There are three ways to report on an election: as a horserace, a football game, or a national conversation. Horserace reporting focuses on the leader - what are they doing, how much weight are they carrying, and who’s going to win? Football reporting analyses the team - who is likely to take the field, are they fit enough, and how well are they playing together?
Reporting on an election as a national conversation is rarer, and harder. It involves analysing the policies put forward by the parties, thinking about what’s being left off the agenda, and asking questions like “what’s your vision for Australia in 2025?”
The trouble is, with a limited number of newspaper pages and political journalists, a growth in horserace and football-type reporting tends to crowd out deeper analysis. So it helps to ask: what simple rules of thumb can minimise the time spent analysing the races, and maximise the amount of airplay devoted to the big issues?
The first is to recognise how little opinion polls can tell us. Suppose a poll tells us that one party has 52 per cent of the vote. In theory, with a sample of 2,000 voters, the confidence interval is approximately ±2 per cent. So 95 per cent of the time, the true result should lie between 50 and 54 per cent. The other 5 per cent of the time, the true result will lie below 50 per cent or above 54 per cent.
Unfortunately, this assumes that the sample is random. Since pollsters undersample mobile phone users, and miss the many households who hang up on them, the assumption of random sampling is probably a stretch. As a result, polls are probably much less precise than the above results suggest. Based on the yo-yo volatility we observed in pre-election polls in 2004, Justin Wolfers and I estimated that the true confidence interval for Australian polls is probably closer to ±12 per cent.

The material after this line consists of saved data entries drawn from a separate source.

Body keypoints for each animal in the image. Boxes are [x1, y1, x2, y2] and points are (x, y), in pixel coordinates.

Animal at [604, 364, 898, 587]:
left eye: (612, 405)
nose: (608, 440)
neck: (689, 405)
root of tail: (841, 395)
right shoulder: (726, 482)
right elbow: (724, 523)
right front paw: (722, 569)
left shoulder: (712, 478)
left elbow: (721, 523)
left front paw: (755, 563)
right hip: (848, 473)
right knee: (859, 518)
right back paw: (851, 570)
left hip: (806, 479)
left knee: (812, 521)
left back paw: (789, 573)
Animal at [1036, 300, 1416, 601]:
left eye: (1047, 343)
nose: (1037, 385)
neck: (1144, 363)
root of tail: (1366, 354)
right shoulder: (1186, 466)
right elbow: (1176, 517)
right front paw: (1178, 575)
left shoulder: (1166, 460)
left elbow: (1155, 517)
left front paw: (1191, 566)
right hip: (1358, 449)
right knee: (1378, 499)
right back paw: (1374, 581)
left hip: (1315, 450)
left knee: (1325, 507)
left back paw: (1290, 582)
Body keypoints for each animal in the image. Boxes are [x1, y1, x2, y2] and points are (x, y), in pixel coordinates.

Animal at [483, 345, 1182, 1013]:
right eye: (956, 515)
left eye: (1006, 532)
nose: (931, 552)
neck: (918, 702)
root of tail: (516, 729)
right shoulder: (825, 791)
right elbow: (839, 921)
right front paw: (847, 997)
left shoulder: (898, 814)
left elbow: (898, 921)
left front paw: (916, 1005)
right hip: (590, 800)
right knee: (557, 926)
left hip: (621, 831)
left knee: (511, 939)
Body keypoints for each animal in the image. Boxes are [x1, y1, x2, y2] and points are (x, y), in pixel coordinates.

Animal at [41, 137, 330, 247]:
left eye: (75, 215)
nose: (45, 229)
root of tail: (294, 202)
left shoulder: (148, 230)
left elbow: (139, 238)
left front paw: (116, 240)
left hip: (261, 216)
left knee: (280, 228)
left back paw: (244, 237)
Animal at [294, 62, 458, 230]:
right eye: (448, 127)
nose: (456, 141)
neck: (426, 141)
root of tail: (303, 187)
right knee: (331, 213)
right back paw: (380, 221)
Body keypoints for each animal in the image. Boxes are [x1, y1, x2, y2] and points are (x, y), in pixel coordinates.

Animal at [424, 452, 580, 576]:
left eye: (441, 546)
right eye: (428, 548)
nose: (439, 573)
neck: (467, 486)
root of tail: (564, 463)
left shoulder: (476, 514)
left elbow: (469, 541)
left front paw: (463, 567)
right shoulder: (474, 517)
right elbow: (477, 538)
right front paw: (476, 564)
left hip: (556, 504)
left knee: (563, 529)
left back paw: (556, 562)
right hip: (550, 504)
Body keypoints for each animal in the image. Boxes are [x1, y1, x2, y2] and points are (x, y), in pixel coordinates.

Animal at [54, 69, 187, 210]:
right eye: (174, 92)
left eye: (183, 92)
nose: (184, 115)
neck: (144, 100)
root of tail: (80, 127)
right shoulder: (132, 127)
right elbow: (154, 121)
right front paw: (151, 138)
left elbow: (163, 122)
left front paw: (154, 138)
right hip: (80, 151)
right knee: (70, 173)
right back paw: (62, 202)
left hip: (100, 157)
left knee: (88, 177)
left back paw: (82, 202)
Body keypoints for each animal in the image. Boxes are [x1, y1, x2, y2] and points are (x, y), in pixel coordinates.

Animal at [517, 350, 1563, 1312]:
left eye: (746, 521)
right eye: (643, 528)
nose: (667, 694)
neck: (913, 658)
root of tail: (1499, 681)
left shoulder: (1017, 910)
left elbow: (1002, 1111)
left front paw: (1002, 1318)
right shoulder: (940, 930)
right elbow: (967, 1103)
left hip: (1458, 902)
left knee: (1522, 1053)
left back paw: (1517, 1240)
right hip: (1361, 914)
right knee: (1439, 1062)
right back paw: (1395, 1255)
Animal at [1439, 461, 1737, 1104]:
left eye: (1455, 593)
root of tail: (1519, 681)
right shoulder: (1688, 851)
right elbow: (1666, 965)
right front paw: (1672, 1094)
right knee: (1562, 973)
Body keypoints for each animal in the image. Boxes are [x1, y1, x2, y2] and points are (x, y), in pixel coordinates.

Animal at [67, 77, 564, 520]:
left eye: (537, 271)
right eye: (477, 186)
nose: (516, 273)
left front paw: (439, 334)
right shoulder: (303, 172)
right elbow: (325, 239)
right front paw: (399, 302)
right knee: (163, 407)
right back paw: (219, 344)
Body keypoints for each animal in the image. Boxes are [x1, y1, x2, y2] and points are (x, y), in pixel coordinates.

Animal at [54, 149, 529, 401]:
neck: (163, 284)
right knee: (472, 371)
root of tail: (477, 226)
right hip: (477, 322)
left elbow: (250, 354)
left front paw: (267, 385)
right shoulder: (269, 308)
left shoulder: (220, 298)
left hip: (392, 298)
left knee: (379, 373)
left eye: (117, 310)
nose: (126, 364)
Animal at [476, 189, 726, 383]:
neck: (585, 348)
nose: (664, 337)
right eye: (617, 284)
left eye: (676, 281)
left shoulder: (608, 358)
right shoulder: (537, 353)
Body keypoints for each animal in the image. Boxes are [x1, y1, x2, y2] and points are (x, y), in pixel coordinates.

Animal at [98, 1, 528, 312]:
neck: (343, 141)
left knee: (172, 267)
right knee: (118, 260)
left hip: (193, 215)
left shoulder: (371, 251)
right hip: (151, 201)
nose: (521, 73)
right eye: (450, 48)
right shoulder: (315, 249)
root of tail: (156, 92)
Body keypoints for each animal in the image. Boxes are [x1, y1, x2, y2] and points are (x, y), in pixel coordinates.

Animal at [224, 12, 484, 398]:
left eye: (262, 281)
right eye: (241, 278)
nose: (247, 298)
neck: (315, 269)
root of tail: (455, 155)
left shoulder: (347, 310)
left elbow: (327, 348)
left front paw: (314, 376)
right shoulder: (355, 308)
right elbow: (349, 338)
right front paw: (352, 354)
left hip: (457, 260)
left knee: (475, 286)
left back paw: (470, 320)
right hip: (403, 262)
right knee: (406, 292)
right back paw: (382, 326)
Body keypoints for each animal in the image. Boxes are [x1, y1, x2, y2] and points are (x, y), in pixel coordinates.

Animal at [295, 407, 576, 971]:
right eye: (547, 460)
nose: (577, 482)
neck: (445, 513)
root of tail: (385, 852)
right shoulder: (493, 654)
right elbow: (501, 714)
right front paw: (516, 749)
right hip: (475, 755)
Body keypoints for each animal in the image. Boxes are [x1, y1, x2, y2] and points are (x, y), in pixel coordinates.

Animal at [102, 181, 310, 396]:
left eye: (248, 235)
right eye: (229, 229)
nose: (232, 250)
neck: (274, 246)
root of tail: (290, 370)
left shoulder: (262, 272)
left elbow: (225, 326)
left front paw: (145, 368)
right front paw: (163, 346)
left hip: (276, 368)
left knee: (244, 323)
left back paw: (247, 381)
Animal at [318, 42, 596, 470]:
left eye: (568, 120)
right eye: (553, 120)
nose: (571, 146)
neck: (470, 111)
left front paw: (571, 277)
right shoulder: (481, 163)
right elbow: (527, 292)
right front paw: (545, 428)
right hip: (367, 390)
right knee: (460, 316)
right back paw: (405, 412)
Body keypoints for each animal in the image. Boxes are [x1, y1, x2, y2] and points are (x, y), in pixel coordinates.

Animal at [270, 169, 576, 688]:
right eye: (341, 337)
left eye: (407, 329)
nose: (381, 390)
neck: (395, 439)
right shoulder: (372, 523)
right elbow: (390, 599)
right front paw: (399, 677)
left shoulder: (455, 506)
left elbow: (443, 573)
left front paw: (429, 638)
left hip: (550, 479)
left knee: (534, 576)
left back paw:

Given that polls are about as accurate as a drunken dart-thrower, it is surprising that any newspaper ever gives them front-page billing. Even more surprising is that the media gives attention to changes in opinion polls. If two polls are measured with error, then the difference between them will be even more imprecise. Any commentator who reports on small poll changes without mentioning error margins is at best wasting readers’ time, and at worst actively misleading them.
A simpler alternative to polls is to use betting markets. These have three chief advantages over polls. The first is that they are more accurate. Over the past decade, researchers in Australia, Germany, Sweden and the United States have compared the predictive power of polls and betting markets. Every time, betting markets have been found to perform at least as well, and usually better, than the polls.
While most academic research on election betting markets is new, the markets themselves are not. In the United States, thriving gambling markets existed on Presidential elections since the late-19th century, and the odds from those markets have been shown to be an accurate predictor of the results in the 1884-1928 elections.
The second advantage of betting markets is that they are available on a wide range of outcomes. In addition to the half-dozen bookmakers who are currently offering odds on the headline race, Portlandbet has opened betting markets on every federal seat, while Sportingbet has a betting market on the most likely election date.
The third advantage of betting markets is that they are more boring than polls. At present the markets suggest that the Coalition is a 30 per cent chance of winning, and that John Howard has a 52 per cent chance of retaining his own seat. After Howard steps down as leader, the markets suggest that Peter Costello is a 53 per cent chance of succeeding him and Malcolm Turnbull a 23 per cent chance (the other contenders together have a 24 per cent chance). Rather than naively hope for certainty, the efficient approach is to estimate probabilities as best we can, and move on to more interesting questions.
Which brings us back to elections as a national conversation. Elections are not just about choosing a party to lead the country. They also provide the chance to talk about the best and worst in the nation, what must be preserved, and what needs changing. This is too valuable an opportunity to be squandered with sportsplay reporting. Enough with the polls - let’s talk about the kind of Australia we want our kids to live in.